§ **Exercise brief**: Return the lines below that contain "picture".

§ **Data supplied**:
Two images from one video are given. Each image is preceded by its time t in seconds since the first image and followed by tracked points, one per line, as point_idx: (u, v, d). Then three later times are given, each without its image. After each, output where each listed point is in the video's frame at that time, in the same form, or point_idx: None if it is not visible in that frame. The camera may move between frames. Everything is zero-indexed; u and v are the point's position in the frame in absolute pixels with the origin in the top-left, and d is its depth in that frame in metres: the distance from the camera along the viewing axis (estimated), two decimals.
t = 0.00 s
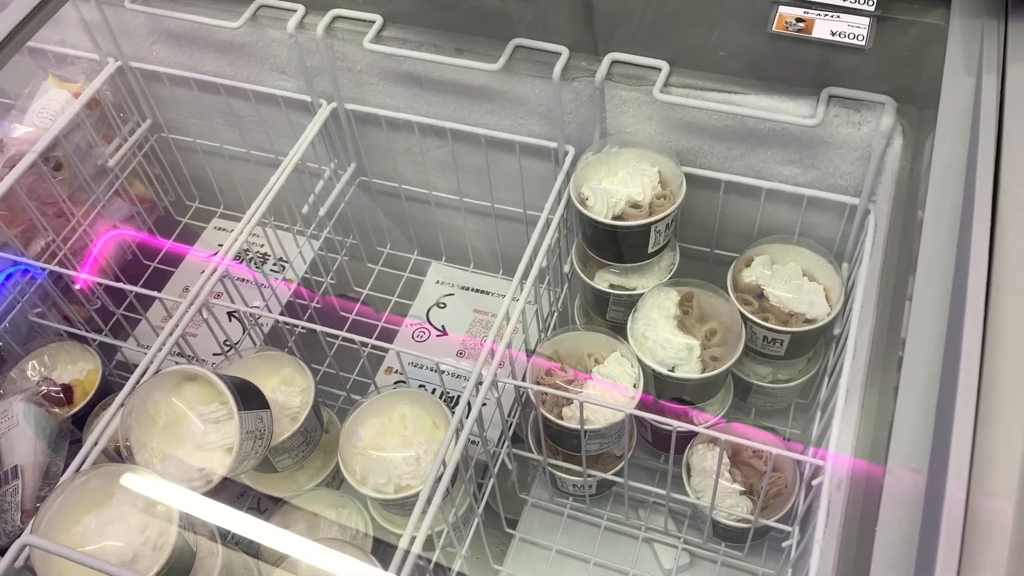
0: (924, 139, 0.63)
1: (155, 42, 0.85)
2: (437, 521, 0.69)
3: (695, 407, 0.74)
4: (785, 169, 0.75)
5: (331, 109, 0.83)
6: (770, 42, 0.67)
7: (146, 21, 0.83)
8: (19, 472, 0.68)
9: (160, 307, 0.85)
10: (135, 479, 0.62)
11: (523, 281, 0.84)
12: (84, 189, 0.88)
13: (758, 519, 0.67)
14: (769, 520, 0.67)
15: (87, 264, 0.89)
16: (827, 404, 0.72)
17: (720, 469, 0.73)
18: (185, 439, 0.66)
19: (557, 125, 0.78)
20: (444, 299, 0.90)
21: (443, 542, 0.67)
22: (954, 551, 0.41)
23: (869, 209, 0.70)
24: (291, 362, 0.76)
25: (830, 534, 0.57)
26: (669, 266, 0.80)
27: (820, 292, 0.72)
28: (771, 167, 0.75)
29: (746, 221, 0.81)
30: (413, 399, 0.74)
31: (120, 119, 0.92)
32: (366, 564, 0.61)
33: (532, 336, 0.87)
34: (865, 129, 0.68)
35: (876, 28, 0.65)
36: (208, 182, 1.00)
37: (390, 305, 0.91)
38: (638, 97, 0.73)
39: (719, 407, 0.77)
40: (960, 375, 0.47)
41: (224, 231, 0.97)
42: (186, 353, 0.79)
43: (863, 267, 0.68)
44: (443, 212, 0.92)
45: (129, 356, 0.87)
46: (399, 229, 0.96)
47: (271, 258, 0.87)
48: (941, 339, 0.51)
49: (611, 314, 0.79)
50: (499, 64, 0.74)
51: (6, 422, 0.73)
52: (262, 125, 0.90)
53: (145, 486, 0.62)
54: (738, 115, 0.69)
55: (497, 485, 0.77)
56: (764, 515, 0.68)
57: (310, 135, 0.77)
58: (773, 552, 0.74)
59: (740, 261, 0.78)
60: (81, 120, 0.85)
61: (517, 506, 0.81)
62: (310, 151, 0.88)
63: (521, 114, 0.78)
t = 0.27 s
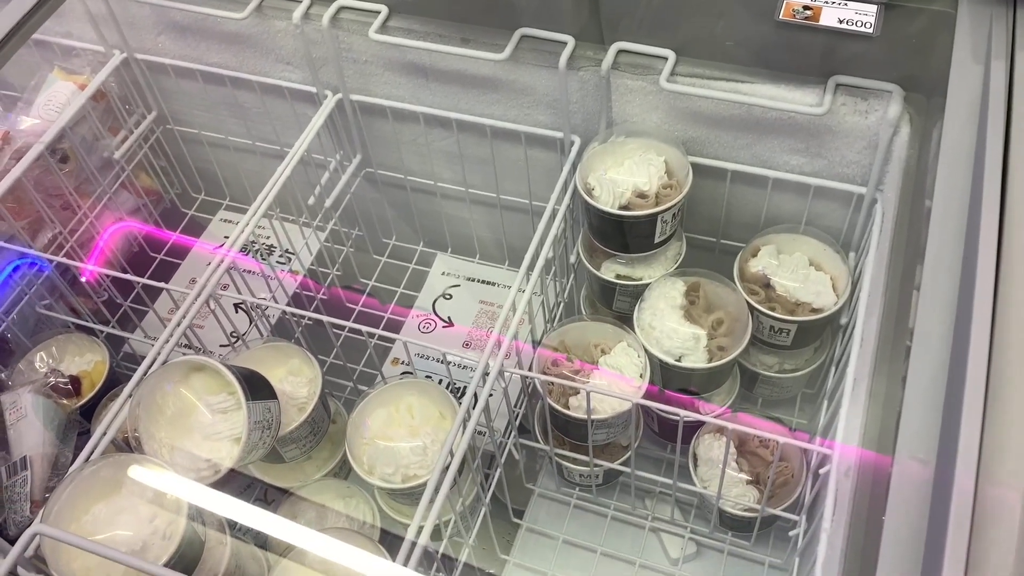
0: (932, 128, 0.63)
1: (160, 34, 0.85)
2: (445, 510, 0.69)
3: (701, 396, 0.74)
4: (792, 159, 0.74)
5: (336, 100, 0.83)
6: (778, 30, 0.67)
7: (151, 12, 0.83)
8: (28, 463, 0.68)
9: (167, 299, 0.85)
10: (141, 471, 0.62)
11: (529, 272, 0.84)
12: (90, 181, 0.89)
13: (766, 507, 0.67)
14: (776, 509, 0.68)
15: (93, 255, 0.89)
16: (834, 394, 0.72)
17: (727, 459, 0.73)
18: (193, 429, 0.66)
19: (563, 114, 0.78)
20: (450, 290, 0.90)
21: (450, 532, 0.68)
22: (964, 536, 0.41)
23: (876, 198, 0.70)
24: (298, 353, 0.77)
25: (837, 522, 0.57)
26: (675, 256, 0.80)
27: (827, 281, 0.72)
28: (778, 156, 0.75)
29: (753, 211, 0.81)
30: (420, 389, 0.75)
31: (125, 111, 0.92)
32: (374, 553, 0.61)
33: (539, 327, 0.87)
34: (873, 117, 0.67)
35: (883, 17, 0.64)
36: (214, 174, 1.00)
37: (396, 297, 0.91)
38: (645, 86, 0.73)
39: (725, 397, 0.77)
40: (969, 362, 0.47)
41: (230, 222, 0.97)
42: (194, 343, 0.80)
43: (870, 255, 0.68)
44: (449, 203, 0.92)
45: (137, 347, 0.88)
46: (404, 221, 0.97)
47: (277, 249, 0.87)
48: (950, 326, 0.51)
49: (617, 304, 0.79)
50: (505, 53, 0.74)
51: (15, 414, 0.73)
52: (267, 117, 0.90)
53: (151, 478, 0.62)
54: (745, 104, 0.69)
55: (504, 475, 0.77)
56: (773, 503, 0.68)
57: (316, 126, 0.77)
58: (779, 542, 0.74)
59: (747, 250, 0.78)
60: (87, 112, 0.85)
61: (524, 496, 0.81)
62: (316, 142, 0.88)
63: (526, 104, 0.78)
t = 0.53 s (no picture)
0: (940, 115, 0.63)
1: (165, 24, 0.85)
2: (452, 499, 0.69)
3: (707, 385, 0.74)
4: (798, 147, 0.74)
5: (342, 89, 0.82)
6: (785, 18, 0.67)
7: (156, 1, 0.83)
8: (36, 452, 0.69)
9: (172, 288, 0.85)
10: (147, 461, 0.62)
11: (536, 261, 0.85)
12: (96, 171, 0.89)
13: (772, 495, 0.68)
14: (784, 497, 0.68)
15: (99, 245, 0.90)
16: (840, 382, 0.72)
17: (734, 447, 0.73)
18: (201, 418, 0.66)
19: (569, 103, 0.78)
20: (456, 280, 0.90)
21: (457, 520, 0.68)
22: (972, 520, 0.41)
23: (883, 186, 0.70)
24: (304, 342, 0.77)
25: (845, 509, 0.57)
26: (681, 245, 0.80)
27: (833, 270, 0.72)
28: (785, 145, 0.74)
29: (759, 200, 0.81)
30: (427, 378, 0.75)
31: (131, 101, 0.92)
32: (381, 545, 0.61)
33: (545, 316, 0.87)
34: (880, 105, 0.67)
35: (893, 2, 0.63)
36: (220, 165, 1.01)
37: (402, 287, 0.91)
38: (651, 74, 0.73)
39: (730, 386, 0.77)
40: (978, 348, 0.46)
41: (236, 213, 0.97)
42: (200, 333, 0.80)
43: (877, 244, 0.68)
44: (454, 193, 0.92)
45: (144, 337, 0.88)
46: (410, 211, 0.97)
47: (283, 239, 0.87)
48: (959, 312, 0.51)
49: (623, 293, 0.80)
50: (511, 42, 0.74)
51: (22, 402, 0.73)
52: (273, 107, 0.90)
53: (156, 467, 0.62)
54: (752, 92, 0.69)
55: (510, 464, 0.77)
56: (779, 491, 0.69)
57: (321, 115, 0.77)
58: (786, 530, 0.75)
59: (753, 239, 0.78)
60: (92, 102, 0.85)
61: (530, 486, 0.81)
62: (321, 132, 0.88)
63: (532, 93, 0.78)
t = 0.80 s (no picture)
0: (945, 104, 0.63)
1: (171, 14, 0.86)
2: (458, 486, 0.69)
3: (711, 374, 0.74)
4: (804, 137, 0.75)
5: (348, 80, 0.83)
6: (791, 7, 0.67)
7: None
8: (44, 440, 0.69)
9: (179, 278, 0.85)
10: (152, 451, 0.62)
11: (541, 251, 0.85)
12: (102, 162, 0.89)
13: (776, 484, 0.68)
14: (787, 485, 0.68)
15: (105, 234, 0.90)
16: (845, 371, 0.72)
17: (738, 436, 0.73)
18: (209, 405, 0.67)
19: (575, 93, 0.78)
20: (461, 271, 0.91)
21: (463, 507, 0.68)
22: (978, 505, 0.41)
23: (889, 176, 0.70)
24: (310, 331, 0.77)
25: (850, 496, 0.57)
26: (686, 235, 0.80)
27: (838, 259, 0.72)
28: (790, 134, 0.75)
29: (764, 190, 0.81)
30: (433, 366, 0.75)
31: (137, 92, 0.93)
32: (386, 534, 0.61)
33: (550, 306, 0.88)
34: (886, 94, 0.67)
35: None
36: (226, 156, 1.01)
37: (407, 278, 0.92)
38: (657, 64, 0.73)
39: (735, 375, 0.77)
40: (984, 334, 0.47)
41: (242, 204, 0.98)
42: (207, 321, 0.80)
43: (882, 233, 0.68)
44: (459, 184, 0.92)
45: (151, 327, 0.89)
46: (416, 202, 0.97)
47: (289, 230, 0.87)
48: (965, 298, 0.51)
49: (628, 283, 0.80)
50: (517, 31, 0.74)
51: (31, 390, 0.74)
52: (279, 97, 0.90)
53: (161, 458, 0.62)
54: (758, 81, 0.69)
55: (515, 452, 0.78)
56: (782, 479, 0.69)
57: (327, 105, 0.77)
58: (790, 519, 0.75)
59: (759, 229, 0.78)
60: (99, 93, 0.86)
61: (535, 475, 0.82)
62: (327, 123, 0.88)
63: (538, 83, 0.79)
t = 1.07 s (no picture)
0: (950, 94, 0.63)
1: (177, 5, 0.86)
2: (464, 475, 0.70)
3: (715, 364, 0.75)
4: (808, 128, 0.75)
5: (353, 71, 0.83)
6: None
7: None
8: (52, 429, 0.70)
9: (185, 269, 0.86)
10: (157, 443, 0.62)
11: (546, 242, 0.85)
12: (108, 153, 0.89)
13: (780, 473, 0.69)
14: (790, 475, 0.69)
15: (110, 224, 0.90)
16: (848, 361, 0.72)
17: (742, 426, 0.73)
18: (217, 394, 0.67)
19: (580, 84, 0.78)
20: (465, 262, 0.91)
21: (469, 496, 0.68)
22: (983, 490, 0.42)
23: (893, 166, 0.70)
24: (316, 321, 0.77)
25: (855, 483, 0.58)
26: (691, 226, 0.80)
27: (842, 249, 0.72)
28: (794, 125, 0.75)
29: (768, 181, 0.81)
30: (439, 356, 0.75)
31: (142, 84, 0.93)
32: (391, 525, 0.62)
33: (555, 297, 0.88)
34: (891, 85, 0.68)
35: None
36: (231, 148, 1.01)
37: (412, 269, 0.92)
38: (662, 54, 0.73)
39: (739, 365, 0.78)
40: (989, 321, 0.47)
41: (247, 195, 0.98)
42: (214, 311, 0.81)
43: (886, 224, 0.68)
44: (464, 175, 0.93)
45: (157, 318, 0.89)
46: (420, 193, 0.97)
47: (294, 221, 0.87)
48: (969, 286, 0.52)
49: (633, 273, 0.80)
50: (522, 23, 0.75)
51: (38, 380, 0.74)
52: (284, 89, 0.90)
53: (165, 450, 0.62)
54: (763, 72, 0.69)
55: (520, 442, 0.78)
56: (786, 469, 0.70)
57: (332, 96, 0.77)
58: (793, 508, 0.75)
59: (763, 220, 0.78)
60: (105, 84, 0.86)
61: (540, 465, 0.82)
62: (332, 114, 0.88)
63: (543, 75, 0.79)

§ **Answer space**:
t = 0.53 s (no picture)
t = 0.80 s (no picture)
t = 1.07 s (no picture)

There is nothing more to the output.